[Opening EXERCISE MATERIALS section]

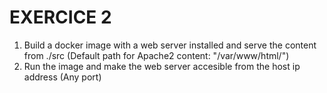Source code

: # EXERCICE 2

1. Build a docker image with a web server installed and serve the content from ./src (Default path for Apache2 content: "/var/www/html/")
2. Run the image and make the web server accesible from the host ip address (Any port)
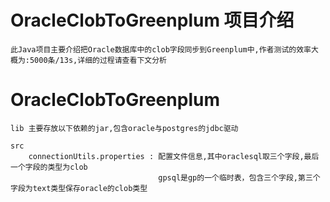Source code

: # OracleClobToGreenplum 项目介绍
	此Java项目主要介绍把Oracle数据库中的clob字段同步到Greenplum中,作者测试的效率大概为:5000条/13s,详细的过程请查看下文分析

# OracleClobToGreenplum
	
	lib 主要存放以下依赖的jar,包含oracle与postgres的jdbc驱动
	
	src
		connectionUtils.properties : 配置文件信息,其中oraclesql取三个字段,最后一个字段的类型为clob
		                             gpsql是gp的一个临时表，包含三个字段,第三个字段为text类型保存oracle的clob类型

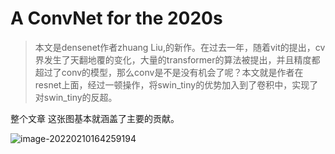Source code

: 

# A ConvNet for the 2020s

> 本文是densenet作者zhuang Liu,的新作。在过去一年，随着vit的提出，cv界发生了天翻地覆的变化，大量的transformer的算法被提出，并且精度都超过了conv的模型，那么conv是不是没有机会了呢？本文就是作者在resnet上面，经过一顿操作，将swin_tiny的优势加入到了卷积中，实现了对swin_tiny的反超。



整个文章 这张图基本就涵盖了主要的贡献。



![image-20220210164259194](C:\Users\wanglichun\Desktop\Typera\TyporaPapers\images\image-20220210164259194.png)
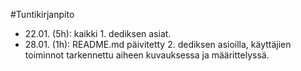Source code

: #Tuntikirjanpito

- 22.01. (5h): kaikki 1. dediksen asiat.
- 28.01. (1h): README.md päivitetty 2. dediksen asioilla, käyttäjien toiminnot tarkennettu aiheen kuvauksessa ja määrittelyssä.
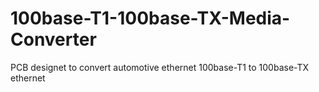 # 100base-T1-100base-TX-Media-Converter
PCB designet to convert automotive ethernet 100base-T1 to 100base-TX ethernet
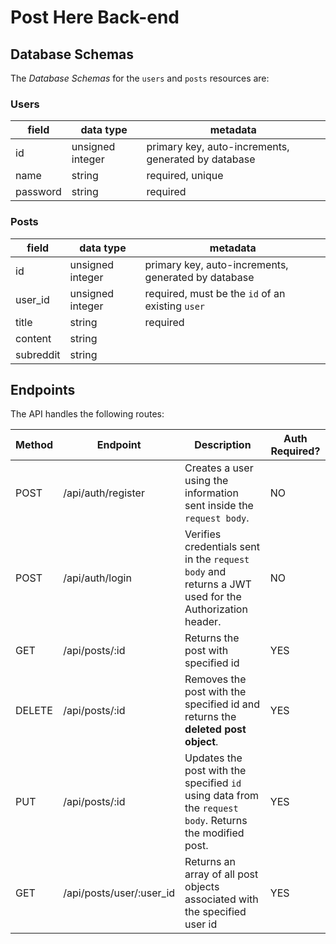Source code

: # Post Here Back-end

## Database Schemas

The _Database Schemas_ for the `users` and `posts` resources are:

### Users

| field | data type        | metadata                                            |
| ----- | ---------------- | --------------------------------------------------- |
| id    | unsigned integer | primary key, auto-increments, generated by database |
| name  | string           | required, unique                                    |
| password | string        | required                                            |

### Posts

| field   | data type        | metadata                                            |
| ------- | ---------------- | --------------------------------------------------- |
| id      | unsigned integer | primary key, auto-increments, generated by database |
| user_id | unsigned integer | required, must be the `id` of an existing `user`    |
| title   | string           | required                                            |
| content | string           |                                                     |
| subreddit | string         |                                                     |

## Endpoints

The API handles the following routes:

| Method | Endpoint                | Description                                                                                                                                                                 | Auth Required? |
| ------ | ----------------------- | --------------------------------------------------------------------------------------------------------------------------------------------------------------------------- | -------------- |
| POST   | /api/auth/register      | Creates a user using the information sent inside the `request body`.                                                                                                        | NO             |
| POST   | /api/auth/login         | Verifies credentials sent in the `request body` and returns a JWT used for the Authorization header.                                                                        | NO             |
| GET    | /api/posts/:id          | Returns the post with specified id                                                                                                                                          | YES            |
| DELETE | /api/posts/:id          | Removes the post with the specified id and returns the **deleted post object**.                                                                                             | YES            |
| PUT    | /api/posts/:id          | Updates the post with the specified `id` using data from the `request body`. Returns the modified post.                                                                     | YES            |
| GET    | /api/posts/user/:user_id | Returns an array of all post objects associated with the specified user id                                                                                                 | YES            |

[Closing EXERCISE MATERIALS section]

• [WHAT TO PRODUCE]: Please express the lines above as a JSON list of strings, one string per line and no blank lines. Leave the pictures out of the answer.

• [WRITTEN RESPONSE]:
[
  "Source code",
  ": # EXERCICE 2",
  "1. Build a docker image with a web server installed and serve the content from ./src (Default path for Apache2 content: \"/var/www/html/\")",
  "2. Run the image and make the web server accesible from the host ip address (Any port)",
  "Source code",
  ": # OracleClobToGreenplum 项目介绍",
  "\t此Java项目主要介绍把Oracle数据库中的clob字段同步到Greenplum中,作者测试的效率大概为:5000条/13s,详细的过程请查看下文分析",
  "# OracleClobToGreenplum",
  "\tlib 主要存放以下依赖的jar,包含oracle与postgres的jdbc驱动",
  "\tsrc",
  "\t\tconnectionUtils.properties : 配置文件信息,其中oraclesql取三个字段,最后一个字段的类型为clob",
  "\t\t                             gpsql是gp的一个临时表，包含三个字段,第三个字段为text类型保存oracle的clob类型",
  "Source code",
  ": ",
  "# A ConvNet for the 2020s",
  "> 本文是densenet作者zhuang Liu,的新作。在过去一年，随着vit的提出，cv界发生了天翻地覆的变化，大量的transformer的算法被提出，并且精度都超过了conv的模型，那么conv是不是没有机会了呢？本文就是作者在resnet上面，经过一顿操作，将swin_tiny的优势加入到了卷积中，实现了对swin_tiny的反超。",
  "整个文章 这张图基本就涵盖了主要的贡献。",
  "![image-20220210164259194](C:\\Users\\wanglichun\\Desktop\\Typera\\TyporaPapers\\images\\image-20220210164259194.png)",
  "Source code",
  ": #Tuntikirjanpito",
  "- 22.01. (5h): kaikki 1. dediksen asiat.",
  "- 28.01. (1h): README.md päivitetty 2. dediksen asioilla, käyttäjien toiminnot tarkennettu aiheen kuvauksessa ja määrittelyssä.",
  " # 100base-T1-100base-TX-Media-Converter",
  "PCB designet to convert automotive ethernet 100base-T1 to 100base-TX ethernet",
  "Source code",
  ": # Post Here Back-end",
  "## Database Schemas",
  "The _Database Schemas_ for the `users` and `posts` resources are:",
  "### Users",
  "| field | data type        | metadata                                            |",
  "| ----- | ---------------- | --------------------------------------------------- |",
  "| id    | unsigned integer | primary key, auto-increments, generated by database |",
  "| name  | string           | required, unique                                    |",
  "| password | string        | required                                            |",
  "### Posts",
  "| field   | data type        | metadata                                            |",
  "| ------- | ---------------- | --------------------------------------------------- |",
  "| id      | unsigned integer | primary key, auto-increments, generated by database |",
  "| user_id | unsigned integer | required, must be the `id` of an existing `user`    |",
  "| title   | string           | required                                            |",
  "| content | string           |                                                     |",
  "| subreddit | string         |                                                     |",
  "## Endpoints",
  "The API handles the following routes:",
  "| Method | Endpoint                | Description                                                                                                                                                                 | Auth Required? |",
  "| ------ | ----------------------- | --------------------------------------------------------------------------------------------------------------------------------------------------------------------------- | -------------- |",
  "| POST   | /api/auth/register      | Creates a user using the information sent inside the `request body`.                                                                                                        | NO             |",
  "| POST   | /api/auth/login         | Verifies credentials sent in the `request body` and returns a JWT used for the Authorization header.                                                                        | NO             |",
  "| GET    | /api/posts/:id          | Returns the post with specified id                                                                                                                                          | YES            |",
  "| DELETE | /api/posts/:id          | Removes the post with the specified id and returns the **deleted post object**.                                                                                             | YES            |",
  "| PUT    | /api/posts/:id          | Updates the post with the specified `id` using data from the `request body`. Returns the modified post.                                                                     | YES            |",
  "| GET    | /api/posts/user/:user_id | Returns an array of all post objects associated with the specified user id                                                                                                 | YES            |"
]